Saved data entries:
---+---
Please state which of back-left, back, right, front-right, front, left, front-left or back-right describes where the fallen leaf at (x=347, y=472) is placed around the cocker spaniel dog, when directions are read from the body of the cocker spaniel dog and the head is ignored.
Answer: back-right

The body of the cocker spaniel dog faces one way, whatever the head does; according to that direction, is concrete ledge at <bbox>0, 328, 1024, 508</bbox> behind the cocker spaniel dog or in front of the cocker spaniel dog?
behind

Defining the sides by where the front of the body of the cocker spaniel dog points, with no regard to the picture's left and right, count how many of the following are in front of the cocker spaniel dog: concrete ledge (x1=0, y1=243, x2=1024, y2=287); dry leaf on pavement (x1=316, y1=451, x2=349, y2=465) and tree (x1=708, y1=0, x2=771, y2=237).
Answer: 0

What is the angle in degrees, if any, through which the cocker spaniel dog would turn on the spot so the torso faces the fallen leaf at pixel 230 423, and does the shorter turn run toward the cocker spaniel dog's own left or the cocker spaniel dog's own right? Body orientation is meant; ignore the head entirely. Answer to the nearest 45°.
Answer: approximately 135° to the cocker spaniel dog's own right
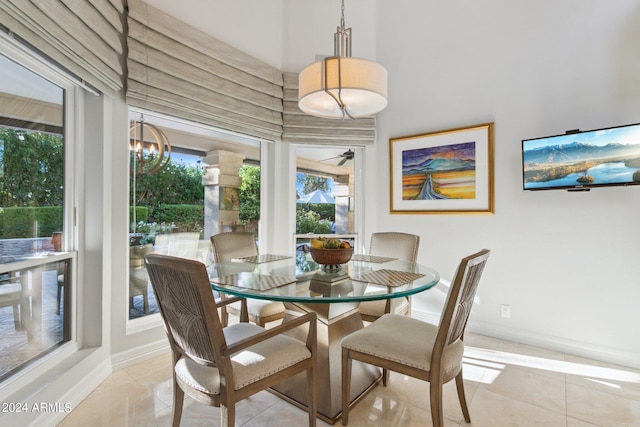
---+---
*Brief*
Quote all of the entries above word for word, and leave the pictures out of your answer.

*Solution below*
Please state which of back-left, back, right, front-right, front, left, front-left or back-right describes where the fallen leaf at (x=347, y=472) is placed around the cocker spaniel dog, when directions are read from the body of the cocker spaniel dog and the head is ignored.
Answer: back-right

The body of the cocker spaniel dog faces one way, whatever the head does; according to that direction, is concrete ledge at <bbox>0, 328, 1024, 508</bbox> behind the cocker spaniel dog or in front of the cocker spaniel dog?
behind

Defining the sides by where the front of the body of the cocker spaniel dog points, with no regard to the picture's left and right, count how many of the following are in front of the cocker spaniel dog: concrete ledge (x1=0, y1=243, x2=1024, y2=287); dry leaf on pavement (x1=316, y1=451, x2=349, y2=465) and tree (x1=708, y1=0, x2=771, y2=237).
Answer: 0

What is the angle in degrees, if any, through which the cocker spaniel dog would turn on the spot so the torso faces the fallen leaf at pixel 230 423, and does the shorter turn run toward the cocker spaniel dog's own left or the cocker spaniel dog's own right? Body orientation is meant; ignore the head entirely. Answer to the nearest 45°.
Answer: approximately 135° to the cocker spaniel dog's own right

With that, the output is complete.